If you just saw it in photographs you’d think that the tiny town of Rex, Georgia would be located in the most rural part of the state. Maybe somewhere down in south Georgia, or among the the cotton fields out by Bostwick. Before we went to Rex I figured it would be the kind of town we’d have to drive miles in the country to find, most likely getting lost a couple of times, probably losing cell service. But that’s not the way it went at all.
Rex is only 20 or so miles south of Atlanta, and in Atlanta the suburbs stretch far. The farmland that once surrounded Rex gave way to subdivisions and gas stations years ago. If Rex was hard to find at first, it was only because we were so surprised that it was to be found there, right off a highway, practically under an overpass and directly under Hartsfield-Jackson’s flight path. But for a 19th century village completely surrounded by modern subdivisions, Rex is surprisingly well-preserved. It still has many of its original office buildings, including a bank and brick mercantile store complete with fading ghost signs. An old farmhouse or two can be found just off the railroad tracks.
The heart of old Rex village is its mill. It’s been there for over a hundred years, sitting right by Big Cotton Indian Creek. Up until at least the 1930s, local farmers were bringing their grain to be milled, maybe stopping by the store across the tracks to buy some Ballard’s Obelisk Flour. The mill is still the town’s biggest draw, but for different reasons. Hollywood film crews looking for a bit of the rural south close to the comforts of Atlanta have already discovered it. So have amateur photographers, apparently. While Drew was taking pictures the mill’s owner pulled up and told us to photograph all we want, but handed us a liability release form just in case we happened to fall off the stone dam or into some long-forgotten well. You never know, he said.
It was a peaceful place, but standing on the dam (liability waver signed) and seeing rows and rows of boxy houses encroaching upon Rex made me nervous. I thought it would be only a matter of time until they swallowed up the village whole. Fortunately some things have changed since then. There has been talk of turning downtown Rex into a folksy tourist destination, converting the old bank and store and maybe even the mill into restaurants and shops and bed and breakfasts. So far that’s just talk.

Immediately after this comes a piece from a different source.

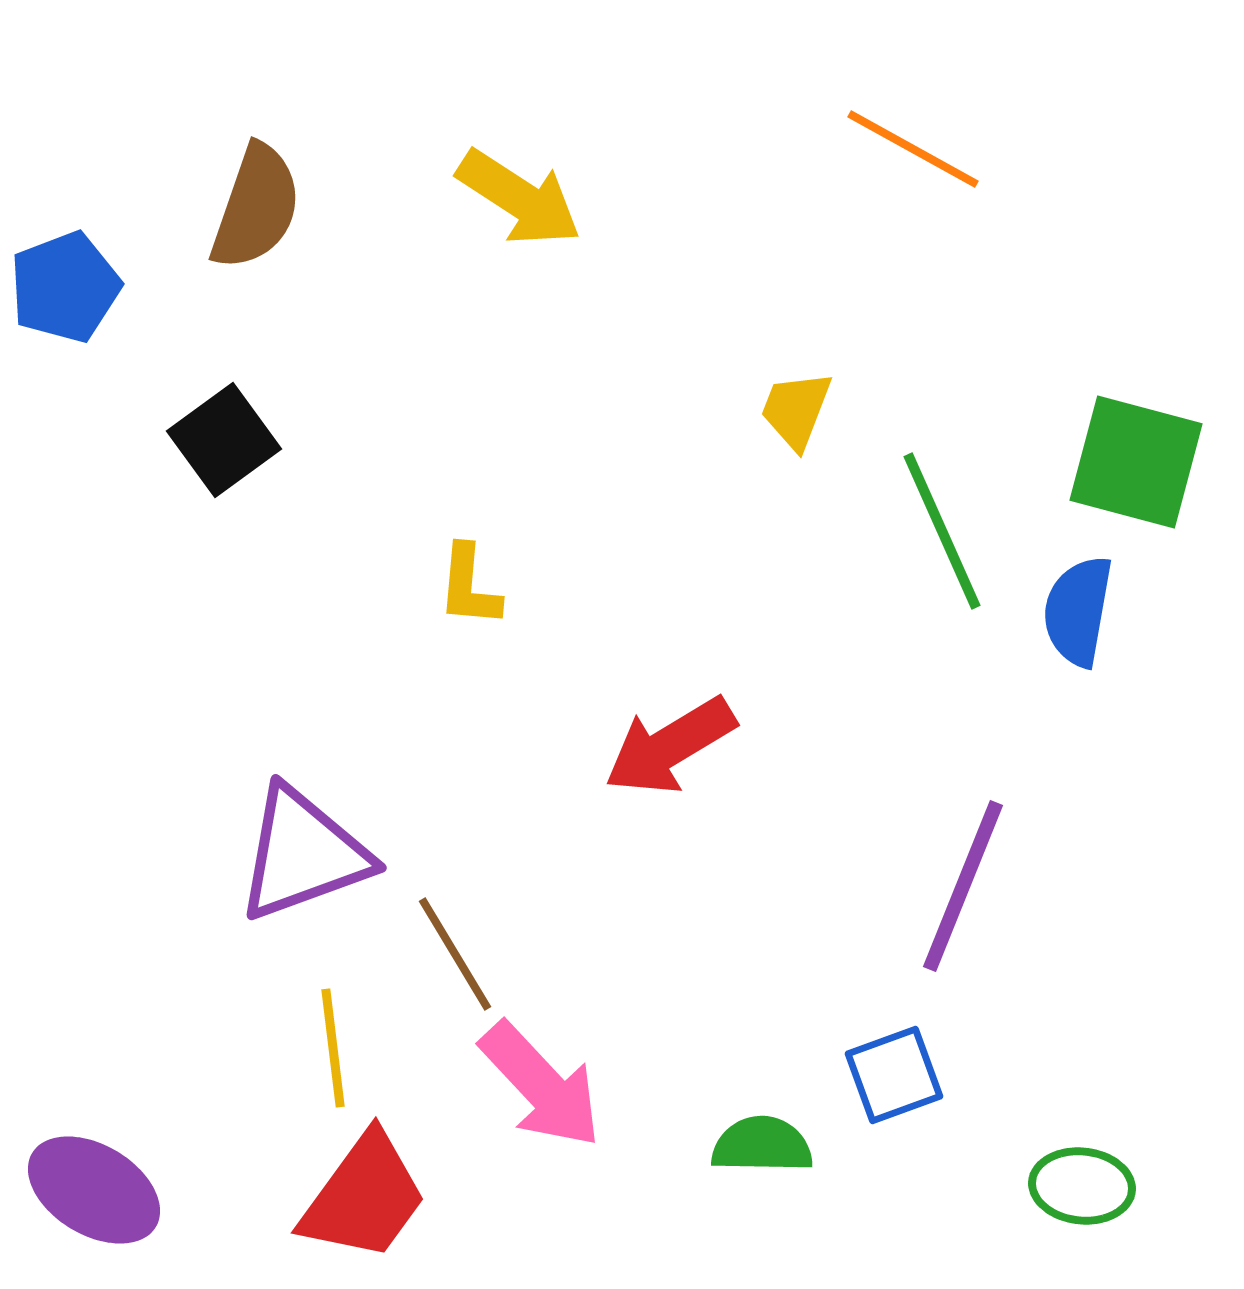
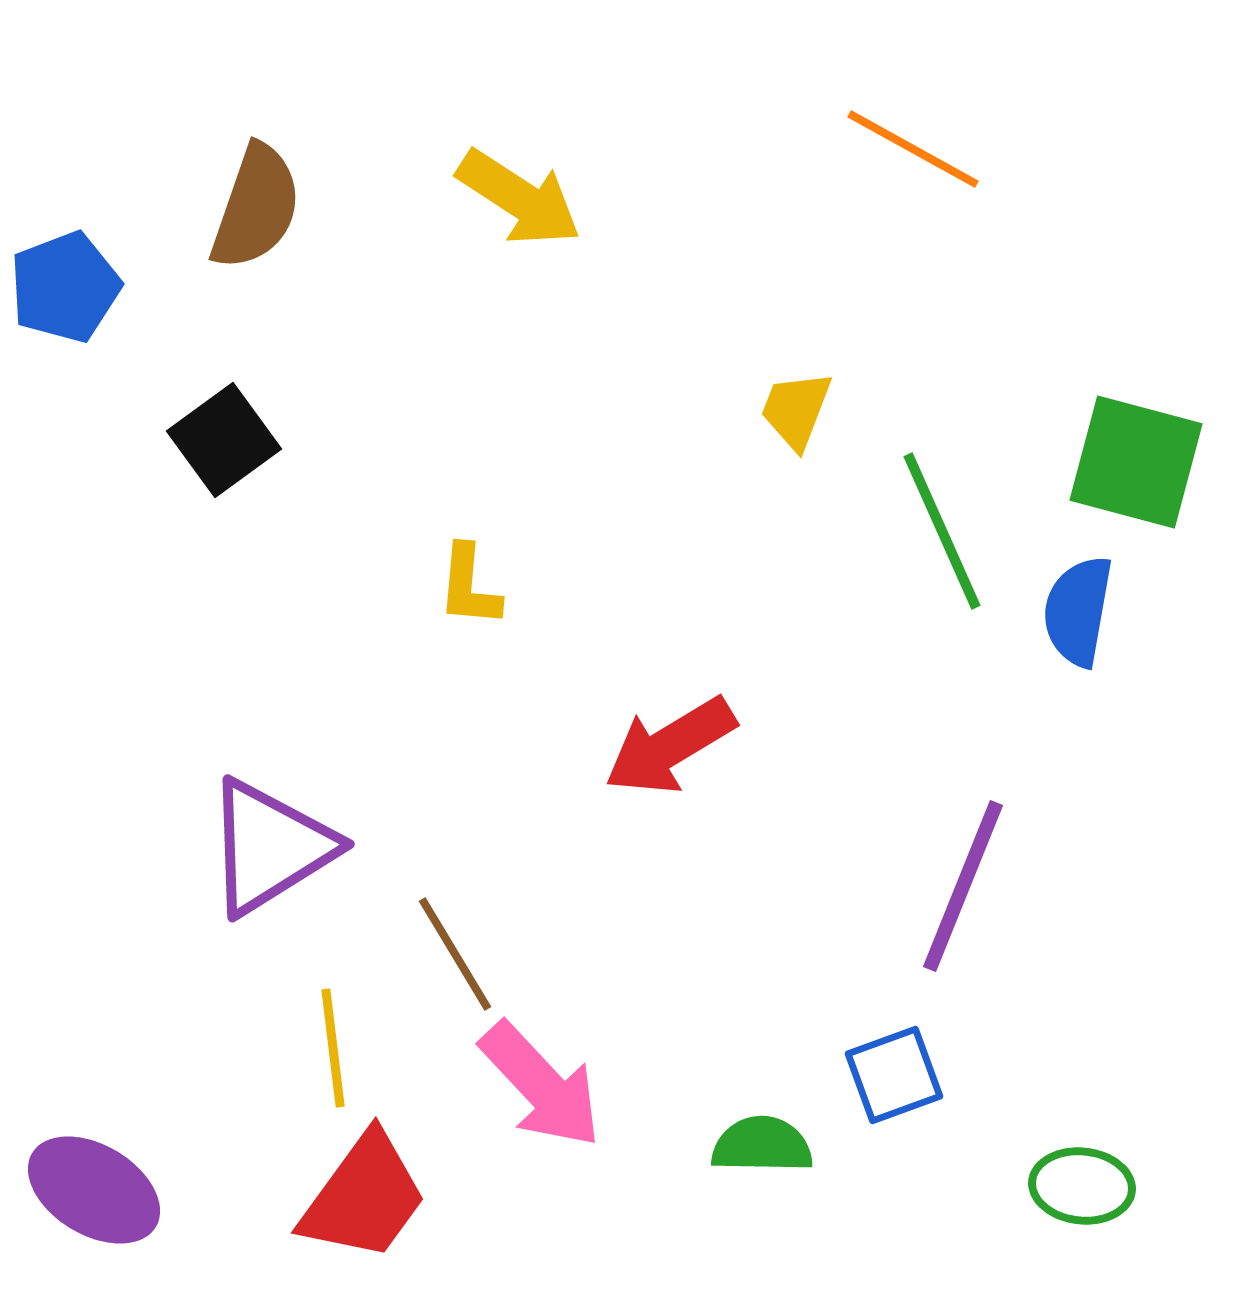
purple triangle: moved 33 px left, 7 px up; rotated 12 degrees counterclockwise
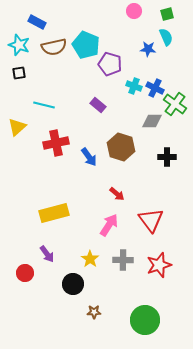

There’s also been a lot of talk about Michelle Obama and her roots in the area. After learning that the First Lady’s great-great-great-grandmother, Melvinia Shields, had been a slave on a nearby plantation, the village of Rex put up a monument dedicated to her. The unveiling made local headlines, but the monument’s vandalization a year later put tiny Rex into the national spotlight. It was a setback, but the monument is being fixed (if it hasn’t been fixed already), and it’s still—along with Rex itself—an important stop on Clayton County’s heritage trail.